So, it finally happened. I had to throw out Ubuntu from a laptop and install Windows instead. My girlfriends laptop.

My girlfriend has a ASUS Zenbook ux32vd laptop. Don’t buy ASUS Zenbooks by the way: The marketing claims the laptop to be a top-of-the-line high-quality top-notch product but the reality is that it’s just what it looks like: a cheap knockoff product. The ASUS Zenbook is shitty both in build quality and Linux compatibility. This post will focus on the latter quality aspect of the zenbook.

At first, she really liked Ubuntu 12.04 even though she had to get used to it a bit first. Unity was pretty and usable. The quality, the usability, the user interface design wonder that is GNOME, was quickly appreciated. They’ve done it well on that front. Nobody beats GNOME’s user interfaces. They know their shit.

Everything’s FAST. Booting is fast, chromium is fast, Google Docs (sorry Libre/Open/ZealotsOffice, you suck too much) is fast, Chromium is fast. Everything’s so delicious-looking, responsive, and fast.

There’s no need for clunky virus protection, or getting harassed by “plz update me” popups from various apps, or fearing that she by accident installs some McAfee malware while installing Adobe Reader malware. Yes I say malware because those two really are malicious. The first is piggybacking on the second which allows other malware to further infect the machine.

But then the issues started. Whenever she’d turn on the laptop, there was an 80% chance that the screen was black. It’s a known issue but nobody knows whoever’s responsible and everybody who’s able to fix the problem is pointing at “THAT GUY” over there.

Chromium started crashing constantly. The fan just revved up to full RPM and never stopped (even though the laptop was idling). No solutions for both problems. She started being ashamed of her laptop, really regretting the expensive purchase, begging for a new one, envying all the lucky problem-free Mac users. Something had to be done.
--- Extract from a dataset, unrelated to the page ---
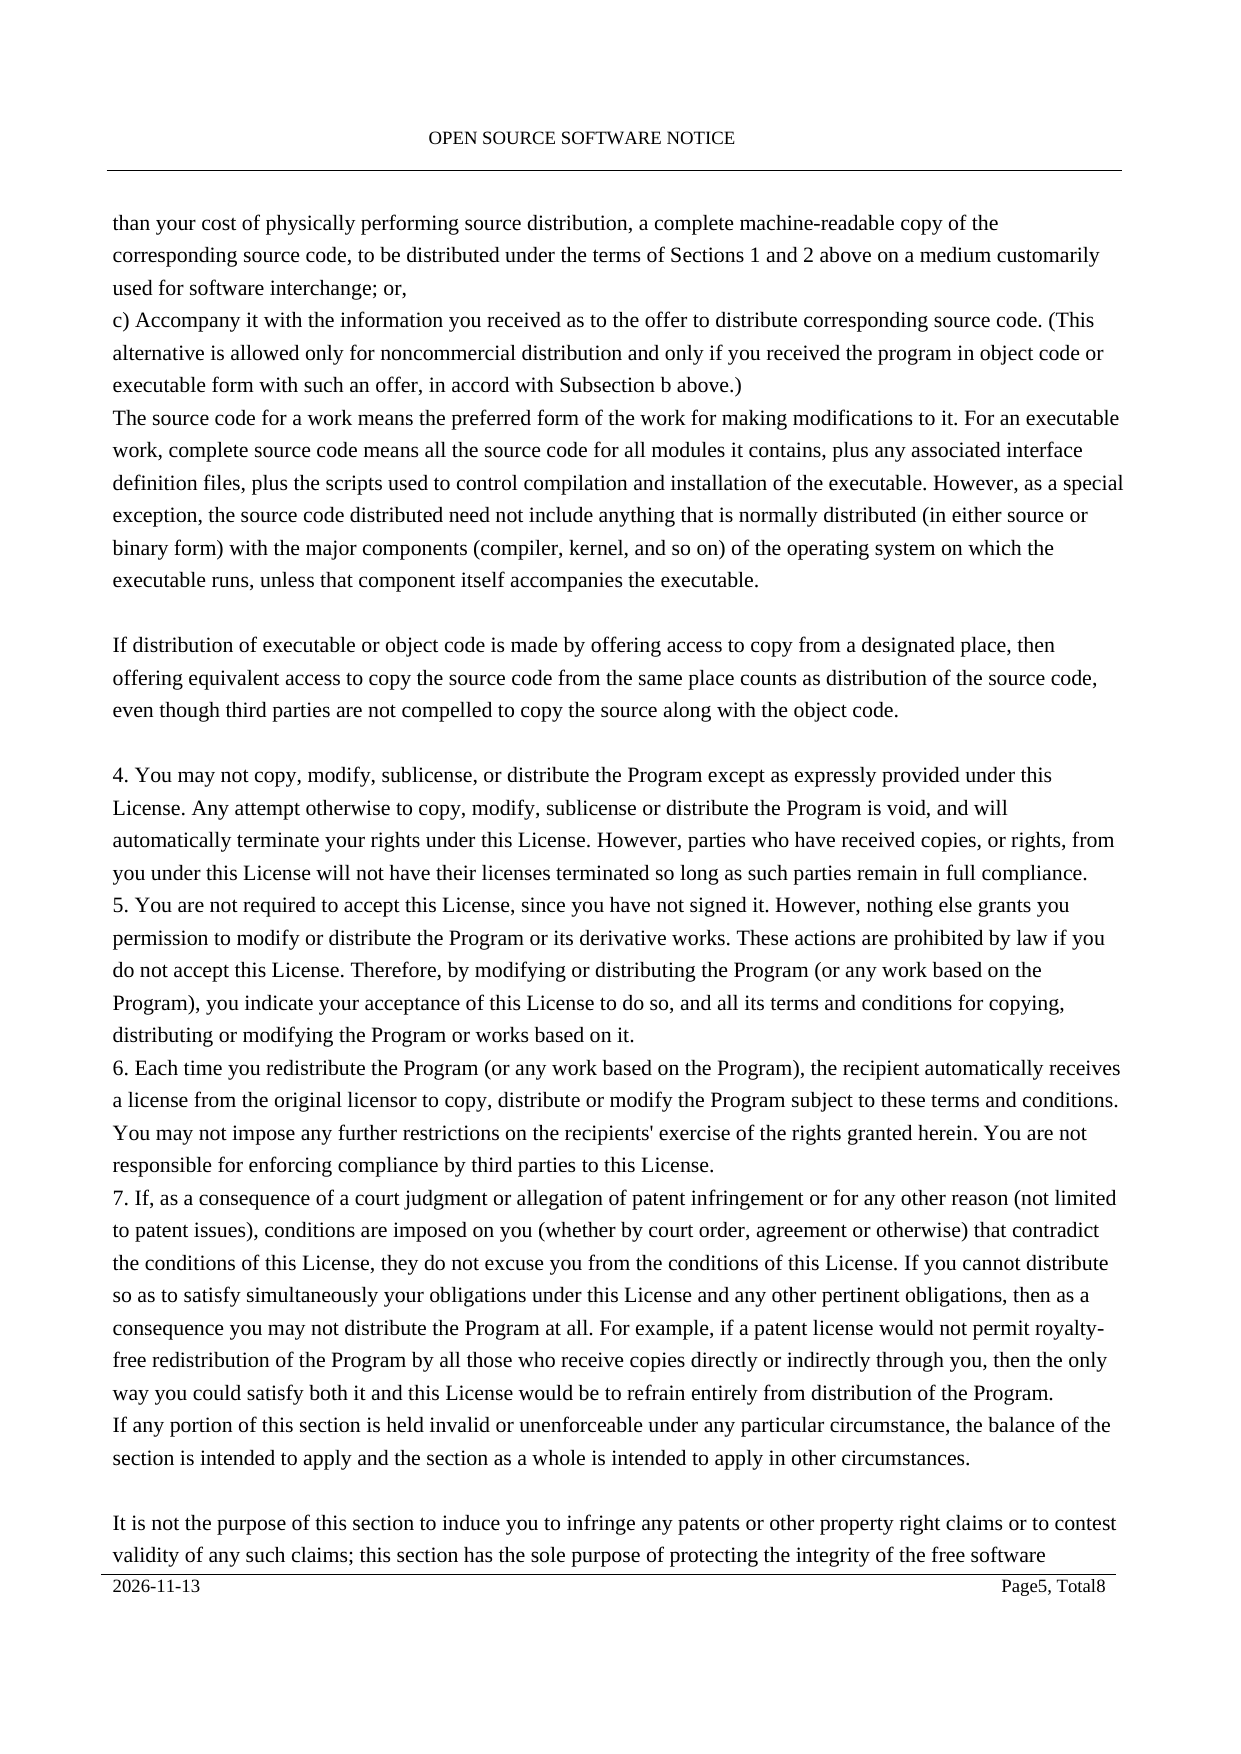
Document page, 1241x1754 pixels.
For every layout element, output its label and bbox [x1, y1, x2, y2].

text [112, 206, 1128, 1571]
Just like that, I backed up her home folder, wiped the entire disk, installed Windows 7. Even though the initial setup takes a little longer than Ubuntu (messing in command line to modify the system to use all hardware VS double-clicking ten installers to install drivers), the system works perfectly now. And it’s pretty. Too bad she lost out on the awesome GNOME UI.

Errata: It turned out that the cache SSD in the laptop was broken and unleashed all kinds of hell on the laptop. Yes, this little 24GB thing is what Ubuntu was installed on.